Chaffetz suggested there is a different root cause. He opined the inefficiencies in FOIA are the direct result of a chilling effect of an email sent in April 2009 by White House Counsel Gregory Craig.

The memo, addressed to all executive department and agency general counsels, says, “Executive agencies should consult with the White House Counsel’s Office on all document requests [including Congressional committee requests, GAO requests, judicial subpoenas, and FOIA requests] that may involve documents with White House equities.”

“If you’ve got the yahoos at the White house having to review every document that falls under FOIA, then this is the heart of the backlog,” Chaffetz said.

The committee did not solely dwell on the problems with FOIA. They also sought advice from the panelists about potential solutions and the proposed FOIA Improvement Act of 2015.

According to the Associated Press, the proposed bill has the potential to significantly improve FOIA by codifying the presumption of disclosure, making the Office of Government Information Services (OGIS) more independent, establishing a modern FOIA internet portal, and reducing the over-use of exemption 5 withholdings.

Many witnesses on the first day talked about how this bill would help improve FOIA, but suggested added improvements.

“The only thing that could change things would be meaningful criminal penalties for violators,” Attkisson said.

Leopold agreed with Attkisson, saying that he thinks that provisions should be added to the bill to punish FOIA officers who do not comply with the rules both civilly and criminally.

On Wednesday, the committee invited federal employees who respond to FOIA requests to testify.
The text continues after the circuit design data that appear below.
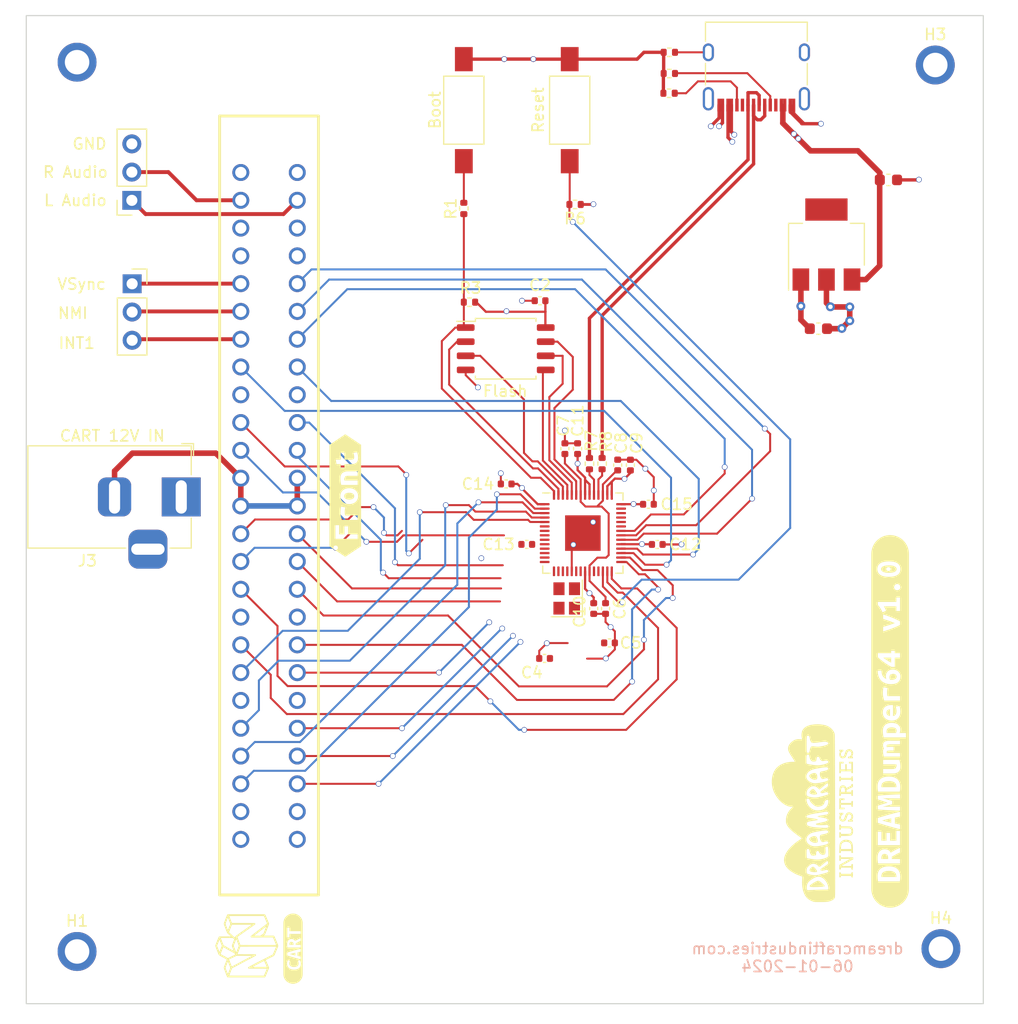
<source format=kicad_pcb>
(kicad_pcb (version 20221018) (generator pcbnew)

  (general
    (thickness 1.6)
  )

  (paper "A4")
  (layers
    (0 "F.Cu" signal)
    (1 "In1.Cu" power)
    (2 "In2.Cu" power)
    (31 "B.Cu" signal)
    (32 "B.Adhes" user "B.Adhesive")
    (33 "F.Adhes" user "F.Adhesive")
    (34 "B.Paste" user)
    (35 "F.Paste" user)
    (36 "B.SilkS" user "B.Silkscreen")
    (37 "F.SilkS" user "F.Silkscreen")
    (38 "B.Mask" user)
    (39 "F.Mask" user)
    (40 "Dwgs.User" user "User.Drawings")
    (41 "Cmts.User" user "User.Comments")
    (42 "Eco1.User" user "User.Eco1")
    (43 "Eco2.User" user "User.Eco2")
    (44 "Edge.Cuts" user)
    (45 "Margin" user)
    (46 "B.CrtYd" user "B.Courtyard")
    (47 "F.CrtYd" user "F.Courtyard")
    (48 "B.Fab" user)
    (49 "F.Fab" user)
    (50 "User.1" user)
    (51 "User.2" user)
    (52 "User.3" user)
    (53 "User.4" user)
    (54 "User.5" user)
    (55 "User.6" user)
    (56 "User.7" user)
    (57 "User.8" user)
    (58 "User.9" user)
  )

  (setup
    (stackup
      (layer "F.SilkS" (type "Top Silk Screen"))
      (layer "F.Paste" (type "Top Solder Paste"))
      (layer "F.Mask" (type "Top Solder Mask") (thickness 0.01))
      (layer "F.Cu" (type "copper") (thickness 0.035))
      (layer "dielectric 1" (type "prepreg") (thickness 0.1) (material "FR4") (epsilon_r 4.5) (loss_tangent 0.02))
      (layer "In1.Cu" (type "copper") (thickness 0.035))
      (layer "dielectric 2" (type "core") (thickness 1.24) (material "FR4") (epsilon_r 4.5) (loss_tangent 0.02))
      (layer "In2.Cu" (type "copper") (thickness 0.035))
      (layer "dielectric 3" (type "prepreg") (thickness 0.1) (material "FR4") (epsilon_r 4.5) (loss_tangent 0.02))
      (layer "B.Cu" (type "copper") (thickness 0.035))
      (layer "B.Mask" (type "Bottom Solder Mask") (thickness 0.01))
      (layer "B.Paste" (type "Bottom Solder Paste"))
      (layer "B.SilkS" (type "Bottom Silk Screen"))
      (copper_finish "None")
      (dielectric_constraints no)
    )
    (pad_to_mask_clearance 0)
    (grid_origin 102.87 79.375)
    (pcbplotparams
      (layerselection 0x00010fc_ffffffff)
      (plot_on_all_layers_selection 0x0000000_00000000)
      (disableapertmacros false)
      (usegerberextensions false)
      (usegerberattributes true)
      (usegerberadvancedattributes true)
      (creategerberjobfile true)
      (dashed_line_dash_ratio 12.000000)
      (dashed_line_gap_ratio 3.000000)
      (svgprecision 6)
      (plotframeref false)
      (viasonmask false)
      (mode 1)
      (useauxorigin false)
      (hpglpennumber 1)
      (hpglpenspeed 20)
      (hpglpendiameter 15.000000)
      (dxfpolygonmode true)
      (dxfimperialunits true)
      (dxfusepcbnewfont true)
      (psnegative false)
      (psa4output false)
      (plotreference true)
      (plotvalue true)
      (plotinvisibletext false)
      (sketchpadsonfab false)
      (subtractmaskfromsilk false)
      (outputformat 1)
      (mirror false)
      (drillshape 1)
      (scaleselection 1)
      (outputdirectory "")
    )
  )

  (net 0 "")
  (net 1 "VBUS")
  (net 2 "/AD0")
  (net 3 "/AD1")
  (net 4 "/AD2")
  (net 5 "/AD3")
  (net 6 "/AD4")
  (net 7 "/AD5")
  (net 8 "/AD6")
  (net 9 "/AD7")
  (net 10 "/AD8")
  (net 11 "/AD9")
  (net 12 "/AD10")
  (net 13 "/AD11")
  (net 14 "/AD12")
  (net 15 "/AD13")
  (net 16 "/AD14")
  (net 17 "/AD15")
  (net 18 "GND")
  (net 19 "+3V3")
  (net 20 "/MCU1_XIN")
  (net 21 "Net-(U1-VREG_VOUT)")
  (net 22 "/MCU1_XOUT")
  (net 23 "/ALEL")
  (net 24 "/ALEH")
  (net 25 "/WRITE")
  (net 26 "/READ")
  (net 27 "/CIC_CLK")
  (net 28 "Net-(J1-CC1)")
  (net 29 "/COLD_RESET")
  (net 30 "/SWCLK")
  (net 31 "/SWDIO")
  (net 32 "/CART_LAUDIO")
  (net 33 "/CART_RAUDIO")
  (net 34 "/CART_INT1")
  (net 35 "/CIC_DIO")
  (net 36 "/~{SSI_CS}")
  (net 37 "Net-(R1-Pad2)")
  (net 38 "unconnected-(J1-SBU1-PadA8)")
  (net 39 "Net-(J1-CC2)")
  (net 40 "unconnected-(J1-SBU2-PadB8)")
  (net 41 "/RUN")
  (net 42 "/USB_D+")
  (net 43 "Net-(J1-SHIELD)")
  (net 44 "/USB_D-")
  (net 45 "/SSI_SD3")
  (net 46 "/SSI_SCLK")
  (net 47 "/SSI_SD0")
  (net 48 "/SSI_SD2")
  (net 49 "/SSI_SD1")
  (net 50 "/CART_12V")
  (net 51 "/N64_SI_CLK")
  (net 52 "/N64_SI_DAT")
  (net 53 "/CART_NMI")
  (net 54 "Net-(U1-USB_DP)")
  (net 55 "/CART_VIDEO_SYNC")
  (net 56 "Net-(U1-USB_DM)")
  (net 57 "unconnected-(U1-GPIO25-Pad37)")
  (net 58 "unconnected-(U1-GPIO26_ADC0-Pad38)")
  (net 59 "unconnected-(U1-GPIO27_ADC1-Pad39)")
  (net 60 "unconnected-(U1-GPIO28_ADC2-Pad40)")
  (net 61 "unconnected-(U1-GPIO29_ADC3-Pad41)")

  (footprint "Resistor_SMD:R_0402_1005Metric" (layer "F.Cu") (at 116.5332 43.942))

  (footprint "Resistor_SMD:R_0402_1005Metric" (layer "F.Cu") (at 108.0516 57.6326 180))

  (footprint "MountingHole:MountingHole_2.2mm_M2_ISO7380_Pad_TopBottom" (layer "F.Cu") (at 63.246 124.841))

  (footprint "Capacitor_SMD:C_0402_1005Metric" (layer "F.Cu") (at 103.7056 88.2142 180))

  (footprint "MountingHole:MountingHole_2.2mm_M2_ISO7380_Pad_TopBottom" (layer "F.Cu") (at 63.246 44.831))

  (footprint "Resistor_SMD:R_0402_1005Metric" (layer "F.Cu") (at 116.5098 47.625 180))

  (footprint "Resistor_SMD:R_0402_1005Metric" (layer "F.Cu") (at 110.4848 80.9498 -90))

  (footprint "Capacitor_SMD:C_0402_1005Metric" (layer "F.Cu") (at 105.3084 98.4758))

  (footprint "MountingHole:MountingHole_2.2mm_M2_ISO7380_Pad_TopBottom" (layer "F.Cu") (at 140.97 124.587))

  (footprint "Button_Switch_SMD:SW_SPST_FSMSM" (layer "F.Cu") (at 98.044 49.149 90))

  (footprint "Package_SO:SOIC-8_5.23x5.23mm_P1.27mm" (layer "F.Cu") (at 101.81 70.612))

  (footprint "Resistor_SMD:R_0402_1005Metric" (layer "F.Cu") (at 109.347 80.9533 -90))

  (footprint "Capacitor_SMD:C_0402_1005Metric" (layer "F.Cu") (at 101.854 82.7786 180))

  (footprint "Resistor_SMD:R_0402_1005Metric" (layer "F.Cu") (at 98.55 66.421 180))

  (footprint "db-thparts:N64-CONN" (layer "F.Cu") (at 83.058 114.756 180))

  (footprint "Connector_PinSocket_2.54mm:PinSocket_1x03_P2.54mm_Vertical" (layer "F.Cu") (at 68.199 64.77))

  (footprint "Capacitor_SMD:C_0402_1005Metric" (layer "F.Cu") (at 110.7948 93.9826 -90))

  (footprint "Capacitor_SMD:C_0402_1005Metric" (layer "F.Cu") (at 109.728 93.9826 -90))

  (footprint "Capacitor_SMD:C_0402_1005Metric" (layer "F.Cu") (at 108.2802 79.601 90))

  (footprint "Capacitor_SMD:C_0402_1005Metric" (layer "F.Cu") (at 111.887 81.0742 90))

  (footprint "Capacitor_SMD:C_0402_1005Metric" (layer "F.Cu") (at 113.03 81.0794 90))

  (footprint "Capacitor_SMD:C_0402_1005Metric" (layer "F.Cu") (at 104.902 66.294 180))

  (footprint "Capacitor_SMD:C_0402_1005Metric" (layer "F.Cu") (at 114.653 84.6074))

  (footprint "Capacitor_SMD:C_0402_1005Metric" (layer "F.Cu") (at 115.4456 88.221))

  (footprint "kibuzzard-665BAE91" (layer "F.Cu") (at 82.677 124.587 90))

  (footprint "Resistor_SMD:R_0402_1005Metric" (layer "F.Cu") (at 116.5332 45.847 180))

  (footprint "Capacitor_SMD:C_0603_1608Metric" (layer "F.Cu") (at 129.9464 68.8086 180))

  (footprint "MountingHole:MountingHole_2.2mm_M2_ISO7380_Pad_TopBottom" (layer "F.Cu") (at 140.462 45.085))

  (footprint "Capacitor_SMD:C_0402_1005Metric" (layer "F.Cu") (at 111.1504 97.0788 180))

  (footprint "kibuzzard-665BADED" (layer "F.Cu") (at 87.376 83.82 90))

  (footprint "Connector_BarrelJack:BarrelJack_Horizontal" (layer "F.Cu") (at 72.6186 83.947))

  (footprint "Package_TO_SOT_SMD:SOT-223-3_TabPin2" (layer "F.Cu") (at 130.669 61.239 90))

  (footprint "LOGO" (layer "F.Cu") (at 129.824431 112.453543 90))

  (footprint "Crystal:Crystal_SMD_2520-4Pin_2.5x2.0mm" (layer "F.Cu") (at 107.3038 93.0796 90))

  (footprint "Connector_USB:USB_C_Receptacle_XKB_U262-16XN-4BVC11" (layer "F.Cu") (at 124.364 45.02 180))

  (footprint "Package_DFN_QFN:QFN-56-1E
... [599665 chars truncated]
</source>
Not surprisingly, their opinions of the efficiency of FOIA were quite different from the horror stories of the day before.

Melanie Ann Pustay, Director of the Office of Information Policy of the United States Department of Justice, discussed in her opening statement the successes of her department in complying with FOIA.

“In the face of many challenges this past fiscal year, agencies have achieved successes in many areas. And while we certainly believe there is more work to be done and we are continually looking for ways to improve the process, we are proud of what we have done so far,” Pustay testified.

The Office of Information Policy conducts a yearly assessment of the ninety-nine agencies that are subject to FOIA on a series of twenty-four different milestones, according to Pustay.

The Department of Justice received a perfect score of all greens on the assessment in 2011, meaning they had reached all of the twenty-four milestones.

Chaffetz was dubious of the legitimacy of that assessment.

“At the Department of Justice, you gave yourself 5 out of 5 on presumption of openness, effective system in place for responding, and proactive disclosure. Do you really think that anyone in the world believes that the department of justice is a 5 out of 5, A+ for proactive disclosure?” Chaffetz asked.

Pustay responded, “I absolutely do,” prompting Chaffetz to say, “Man! You live in la-la land, that’s the problem! You live in a fantasy land.”

Representative Jody Hice (R-Ga) was also skeptical.

“We are getting a rosy picture here, which quite frankly is not accurate,” Hice said. “You folks here are part of the problem.”

Chaffetz concluded the two-day hearing with a promise that a bill will be passed to reform FOIA after additional review of problems and potential solutions.

“There will be a FOIA reform bill. I want to take another breath and do several panels and get more perspective of the media and the outside groups so we get that thing just right.”

Chaffetz hopes to revive the sprit of a statement Obama made in his first day in office, that he was committed “to creating an unprecedented level of openness in Government.”

“We are going to look back at that bill and see if we can tighten up a couple of things,” Chaffetz said, “maybe lessen the number of exemptions and then speed up some other parts of the process. Let’s do what president Obama said. Let’s err on the side of ‘release it!’” Chaffetz concluded.